You have a new album, you’re touring, and you are on TV every weeknight. Where do you find the time to write new music, especially for this Basquiat musical?
I write music for the [Basquiat] show every day. I liken it to what it must have been like for Duke Ellington at the Cotton Club, having a show every night and writing for the band. He would write stuff on a napkin. He loved to write in hotel lobbies while the crew was cleaning, the vacuum was going, or in his room late at night.
I’ve adapted to my lifestyle. If you have an idea, document it, whether it’s in an iPhone voice memo, on the computer, or sheet music. Go to the piano and play it until it’s under your fingers. I do that constantly. I’m also writing music and arrangements for the band every night. I’ve gotten so comfortable generating ideas that the next step is to hone that idea around whatever the musical setting is.

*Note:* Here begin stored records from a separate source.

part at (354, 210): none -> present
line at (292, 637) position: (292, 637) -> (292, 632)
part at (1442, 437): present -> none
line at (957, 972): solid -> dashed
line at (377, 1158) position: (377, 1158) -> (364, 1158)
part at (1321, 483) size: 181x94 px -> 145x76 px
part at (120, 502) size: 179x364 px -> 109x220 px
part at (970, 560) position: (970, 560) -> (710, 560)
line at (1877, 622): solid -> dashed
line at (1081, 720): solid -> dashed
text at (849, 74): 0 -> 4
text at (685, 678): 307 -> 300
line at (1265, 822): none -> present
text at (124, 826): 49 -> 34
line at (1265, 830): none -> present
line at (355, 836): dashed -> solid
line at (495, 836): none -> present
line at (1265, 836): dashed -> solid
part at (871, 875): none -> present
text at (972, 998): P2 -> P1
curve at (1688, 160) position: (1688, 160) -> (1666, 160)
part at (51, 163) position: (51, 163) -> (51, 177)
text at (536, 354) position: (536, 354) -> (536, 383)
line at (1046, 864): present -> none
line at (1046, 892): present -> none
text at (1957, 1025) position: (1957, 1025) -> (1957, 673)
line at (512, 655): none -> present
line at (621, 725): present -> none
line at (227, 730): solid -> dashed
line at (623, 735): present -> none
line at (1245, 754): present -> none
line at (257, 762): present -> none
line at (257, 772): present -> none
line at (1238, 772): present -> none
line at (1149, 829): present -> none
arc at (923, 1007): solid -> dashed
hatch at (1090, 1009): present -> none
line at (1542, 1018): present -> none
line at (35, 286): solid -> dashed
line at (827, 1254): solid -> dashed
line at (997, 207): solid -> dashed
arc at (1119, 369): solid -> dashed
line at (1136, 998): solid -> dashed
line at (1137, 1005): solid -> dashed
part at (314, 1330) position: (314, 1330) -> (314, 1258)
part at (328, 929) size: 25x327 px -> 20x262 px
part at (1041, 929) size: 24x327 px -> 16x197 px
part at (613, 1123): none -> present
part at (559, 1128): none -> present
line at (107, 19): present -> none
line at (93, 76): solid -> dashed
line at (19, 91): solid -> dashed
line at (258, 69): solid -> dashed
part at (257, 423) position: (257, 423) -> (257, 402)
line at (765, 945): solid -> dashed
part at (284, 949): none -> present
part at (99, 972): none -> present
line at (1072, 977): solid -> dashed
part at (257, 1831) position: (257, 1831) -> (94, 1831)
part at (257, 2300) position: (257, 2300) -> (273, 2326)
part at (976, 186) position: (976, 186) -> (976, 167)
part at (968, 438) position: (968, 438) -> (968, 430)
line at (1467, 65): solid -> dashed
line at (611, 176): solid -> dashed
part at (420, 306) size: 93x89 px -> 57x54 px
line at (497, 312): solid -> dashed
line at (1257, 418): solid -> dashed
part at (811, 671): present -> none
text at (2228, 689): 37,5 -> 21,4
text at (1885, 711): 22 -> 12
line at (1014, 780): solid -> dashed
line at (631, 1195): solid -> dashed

You’ve worked in many settings—Stay Human, piano trio, fusion groups, and now as a solo pianist and singer. Do you have trouble settling on one path?
In entertainment, people want the same thing. But the artist is always changing. Charles Mingus said that. [“I am trying to play the truth of what I am,” the bassist once told Nat Hentoff. “The reason it’s difficult is because I’m changing all the time.”] For me, it’s about expansion. I’m adding to the base of knowledge. And I can’t predict the way it comes out until it’s time to happen. Maybe by the time I’m 50, I’ll be settled on one thing I want to do.
But that’s the beauty of jazz. It can accommodate everything—and still remain itself.